▶ _TEXT SHOWN_
===

Government should plan better on housing agenda

President Uhuru's big four agenda focuses on manufacturing, health care, housing and food security as his legacy projects. [File, Standard]

The government’s Big four Agenda has been, for some time now, subjected to scrutiny by pundits. However, the agenda on affordable housing should be applauded. In my previous article on affordable low cost housing, I held the view that to bridge the housing deficit, we needed government leading role to drive the industry stakeholders. Setting this as one of the key agenda for this government will steer the industry attention towards realisation of this elusive deficit. While this move by the government is plausible, I remain skeptic on whether the target of 500,000 housing units, if realised in the next five years, will bridge the housing deficit gap. 

The Kenyan annual housing deficit according to statistics is at 200,000 units against an annual supply of 50,000 units. The World Bank housing report released in April 2017, dubbed Housing; Unaffordable and Unavailable, estimates that there are accumulated housing deficit of two million units, and nearly 61 per cent of urban households live in slums. This is aggravated by an urbanisation rate of 4.4 per cent equivalent of 500,000 thousand new city dwellers every year. Considering this, and everything remaining constant, there will be about one million housing deficit and about 2.5 million new city dwellers in the next five years. Juxtapose this against the government target of 500,000 units in five years. While for sure this government initiative will halve the annual housing deficit, it may not address the need of new city dwellers. This is one of my greatest concerns.

According to World Bank housing report April 2017, our first medium term plan (MTP 1, 2009 2012), of Vision 2030 strategy, seemed more realistic in addressing this gap. It had an initial target of providing 200,000 housing units annually for all income levels by 2012. Though it fell way short of this projection (only 3,000 units were provided between 2009 and 2012), I was optimistic that the government would focus on realising this initial plan if not better it. Was this target unrealistic? I disagree, it was achievable and the solution is not to now lower the target when all the variables of population and urbanisation growth rate are on the rise. In fact we will be deviating from Vision 2030 strategy.

===

▶ _Stored data entries_
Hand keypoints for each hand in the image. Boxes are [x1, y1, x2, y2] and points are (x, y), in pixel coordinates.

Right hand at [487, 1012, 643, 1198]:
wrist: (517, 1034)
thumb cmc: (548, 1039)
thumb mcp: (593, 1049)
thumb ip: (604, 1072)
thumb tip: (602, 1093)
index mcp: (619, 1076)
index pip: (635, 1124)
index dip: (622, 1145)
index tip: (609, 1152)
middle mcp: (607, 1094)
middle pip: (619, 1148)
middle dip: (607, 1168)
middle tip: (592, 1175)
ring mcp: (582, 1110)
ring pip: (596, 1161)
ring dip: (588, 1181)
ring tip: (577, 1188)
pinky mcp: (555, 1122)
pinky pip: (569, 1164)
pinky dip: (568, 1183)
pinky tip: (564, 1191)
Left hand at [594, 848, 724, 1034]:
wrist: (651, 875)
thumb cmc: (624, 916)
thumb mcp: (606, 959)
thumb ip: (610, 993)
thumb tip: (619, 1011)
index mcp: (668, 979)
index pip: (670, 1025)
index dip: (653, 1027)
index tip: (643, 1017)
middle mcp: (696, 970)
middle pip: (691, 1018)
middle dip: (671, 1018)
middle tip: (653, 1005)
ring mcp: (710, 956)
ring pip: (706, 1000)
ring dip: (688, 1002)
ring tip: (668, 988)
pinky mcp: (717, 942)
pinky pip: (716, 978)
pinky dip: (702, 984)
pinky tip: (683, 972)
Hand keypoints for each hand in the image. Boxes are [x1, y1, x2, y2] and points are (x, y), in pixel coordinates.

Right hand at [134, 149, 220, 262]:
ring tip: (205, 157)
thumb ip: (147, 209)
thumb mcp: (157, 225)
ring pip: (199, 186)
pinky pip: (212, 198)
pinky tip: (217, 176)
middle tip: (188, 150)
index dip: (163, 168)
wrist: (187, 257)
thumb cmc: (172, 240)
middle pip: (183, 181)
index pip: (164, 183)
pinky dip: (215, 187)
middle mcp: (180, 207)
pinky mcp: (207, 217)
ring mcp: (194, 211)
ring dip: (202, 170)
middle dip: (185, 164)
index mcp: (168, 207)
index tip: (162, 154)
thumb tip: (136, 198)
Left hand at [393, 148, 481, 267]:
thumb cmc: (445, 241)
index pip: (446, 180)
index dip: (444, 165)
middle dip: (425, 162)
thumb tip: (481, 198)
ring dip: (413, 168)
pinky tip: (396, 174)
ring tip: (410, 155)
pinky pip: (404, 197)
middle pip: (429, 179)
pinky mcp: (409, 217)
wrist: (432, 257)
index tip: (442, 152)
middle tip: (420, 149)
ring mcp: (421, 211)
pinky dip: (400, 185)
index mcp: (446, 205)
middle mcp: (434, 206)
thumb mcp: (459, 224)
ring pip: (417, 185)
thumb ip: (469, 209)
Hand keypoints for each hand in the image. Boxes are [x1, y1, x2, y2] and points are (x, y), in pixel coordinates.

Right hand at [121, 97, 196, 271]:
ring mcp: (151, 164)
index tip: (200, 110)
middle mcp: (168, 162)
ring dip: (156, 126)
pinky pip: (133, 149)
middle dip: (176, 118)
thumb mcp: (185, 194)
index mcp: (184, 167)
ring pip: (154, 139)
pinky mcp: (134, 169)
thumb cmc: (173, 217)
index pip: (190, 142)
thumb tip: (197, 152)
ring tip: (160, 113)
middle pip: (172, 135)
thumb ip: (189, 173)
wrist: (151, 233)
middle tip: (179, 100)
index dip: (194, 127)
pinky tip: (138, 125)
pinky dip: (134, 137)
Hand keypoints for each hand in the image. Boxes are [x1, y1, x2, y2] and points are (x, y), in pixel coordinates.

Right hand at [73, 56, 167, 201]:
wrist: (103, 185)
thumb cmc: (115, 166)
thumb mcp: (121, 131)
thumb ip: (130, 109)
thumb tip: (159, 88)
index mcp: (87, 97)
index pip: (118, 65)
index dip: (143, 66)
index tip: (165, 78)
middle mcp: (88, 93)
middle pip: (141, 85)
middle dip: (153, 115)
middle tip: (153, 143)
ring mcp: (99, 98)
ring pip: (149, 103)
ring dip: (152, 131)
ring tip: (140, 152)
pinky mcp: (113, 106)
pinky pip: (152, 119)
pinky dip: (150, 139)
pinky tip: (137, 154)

===

▶ _WORK TO COMPLETE_
1. What is the title of the World Bank housing report cited in the housing article?
2. Name the four areas the Big Four agenda focuses on, according to the housing article.
3. Write the next part of the article on Kenya's housing agenda, picking up after its final sentence.

▶ _RESULTS OF THE EXERCISE_
1. Housing; Unaffordable and Unavailable

2. Manufacturing, health care, housing, and food security.

3.
Wide deficit

As we ponder on the wide housing deficit gap that we may face in five years’ time, it is also plausible that even the 500,000 units targeted may not be realised if certain key deliverable are not addressed. First MTP 1, 2009-2012, failure must be classroom for all stakeholders to sit in. The country cannot afford another failure of that level in the next coming years. The government move to establish the Kenya Mortgage Refinancing company and also set up the National Housing Development Fund is indeed a step towards progress, however, it is also time the capping of interest is reviewed to supplement this effort. It is obvious that the strict restrictions that banks adopted since interest capping have impeded access to loans especially to buyers of low cost market tier. We should have a conversation on the cost of construction. How come imported cement from China is cheaper than local cement? The question around high land prices and taxation in major towns is a riddle we must find its answer. In a project feasibility to determine a house sale price, there are various contributing cost components, we must address the major cost contributors. Otherwise even a PPP arrangement would yield a more or less similar result.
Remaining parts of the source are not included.